- Extract provided:
I recommend this interview by Shir Hever in the analysis: https://theanalysis.news/gaza-ai-targeting-a-cover-for-genocide/

Let me share two critical points from the interview on the function of "AI" systems within the genocidal war machine. These points resonate deeply with the problem of getting people to murder other people on a large scale and the psychological and moral toll on the foot soldiers ordered to commit genocide:

(1) Machine learning systems provide target lists much faster and do not run out of targets (which occurred after a few weeks in previous wars on Gaza). Naturally the military "value" of an AI target designation are much poorer than those compiled by a human intelligence officer whose function the system is designed to simulate. However, this is apparently a feature, not a bug, as it allows the leadership to order what amounts to carpet bombing of highly populated civilian areas without issuing explicit orders to do so (which could get them sued for war crimes) and without directly breaking military protocols and rules of engagement (which could lead to breakdown of discipline).

This is mostly drawn from a previous story in 972 magazine that has more relevant framing than the one linked here by Justin: https://www.972mag.com/mass-assassination-factory-israel-calculated-bombing-gaza/

(2) Machine learning systems in the Israeli military are not trained to pick "correct" targets, they are instead optimized to get a human operator to sign off on operations. Note that the machine learning systems are designed by ex-military intelligence officers (the military to startup pipeline) who are well positioned to design systems to fit in and effectively subvert military intelligence practices. [IDF procedures were already worse than US rules of engagement which failed to prevent massacres in occupied Iraq...].

- What this exercise asks:
**1.** In the post on AI targeting in Gaza, who designs the machine learning systems used by the Israeli military?
**2.** Continue the post on AI targeting in Gaza from its last sentence.

- Records supplied:
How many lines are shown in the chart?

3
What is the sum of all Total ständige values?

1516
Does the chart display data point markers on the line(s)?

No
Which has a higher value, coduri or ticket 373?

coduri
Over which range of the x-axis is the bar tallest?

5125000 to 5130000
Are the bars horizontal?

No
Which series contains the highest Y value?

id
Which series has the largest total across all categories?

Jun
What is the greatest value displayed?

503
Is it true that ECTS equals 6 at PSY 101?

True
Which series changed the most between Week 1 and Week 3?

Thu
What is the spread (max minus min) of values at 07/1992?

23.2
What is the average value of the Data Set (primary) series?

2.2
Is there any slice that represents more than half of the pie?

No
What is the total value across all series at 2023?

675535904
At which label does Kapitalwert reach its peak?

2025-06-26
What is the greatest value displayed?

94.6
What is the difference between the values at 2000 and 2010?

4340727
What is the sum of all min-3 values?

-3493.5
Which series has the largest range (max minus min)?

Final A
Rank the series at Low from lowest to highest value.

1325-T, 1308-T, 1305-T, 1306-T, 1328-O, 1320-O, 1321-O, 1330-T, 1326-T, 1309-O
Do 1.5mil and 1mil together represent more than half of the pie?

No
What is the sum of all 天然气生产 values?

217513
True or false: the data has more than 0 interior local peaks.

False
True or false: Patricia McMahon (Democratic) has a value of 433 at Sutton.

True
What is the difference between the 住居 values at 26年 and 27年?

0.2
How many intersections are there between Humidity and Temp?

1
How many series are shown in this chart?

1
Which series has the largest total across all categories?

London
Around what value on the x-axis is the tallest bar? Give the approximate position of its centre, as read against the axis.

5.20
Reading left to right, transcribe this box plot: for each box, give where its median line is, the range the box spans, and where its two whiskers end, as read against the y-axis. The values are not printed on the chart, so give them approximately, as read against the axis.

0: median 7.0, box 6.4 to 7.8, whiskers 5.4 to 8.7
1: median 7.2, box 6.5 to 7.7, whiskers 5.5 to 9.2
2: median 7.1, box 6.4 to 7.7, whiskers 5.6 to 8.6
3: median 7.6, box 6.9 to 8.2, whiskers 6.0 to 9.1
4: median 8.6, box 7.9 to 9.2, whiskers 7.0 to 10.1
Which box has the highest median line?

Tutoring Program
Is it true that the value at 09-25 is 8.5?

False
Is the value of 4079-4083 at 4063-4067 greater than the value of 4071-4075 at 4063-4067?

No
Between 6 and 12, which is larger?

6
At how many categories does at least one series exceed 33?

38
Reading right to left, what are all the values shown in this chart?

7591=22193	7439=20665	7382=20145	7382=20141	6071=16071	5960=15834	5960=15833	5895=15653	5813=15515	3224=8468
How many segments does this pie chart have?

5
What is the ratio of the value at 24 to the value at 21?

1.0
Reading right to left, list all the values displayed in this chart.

- Answers given:
**1.** Ex-military intelligence officers design them.

**2.**
[Machine learning systems need training data on which to optimize a reward function. Large Language Models receive the beginning of a known text and models are rewarded on relative success on predicting the next word in the sequence . A system thus trained can generate new texts from prompts essentially as a statistical average of previous texts.]

Compiling training data based on the degree of military "success" of a given strike would involve follow-up reporting that Greg Stoker says the IDF doesn't even do at all (cf his recent interview with Justin on the AEP). Instead, the IDF is already sitting on a pile of previous target designations that were overruled by human operators and a pile of target designations that were signed off on.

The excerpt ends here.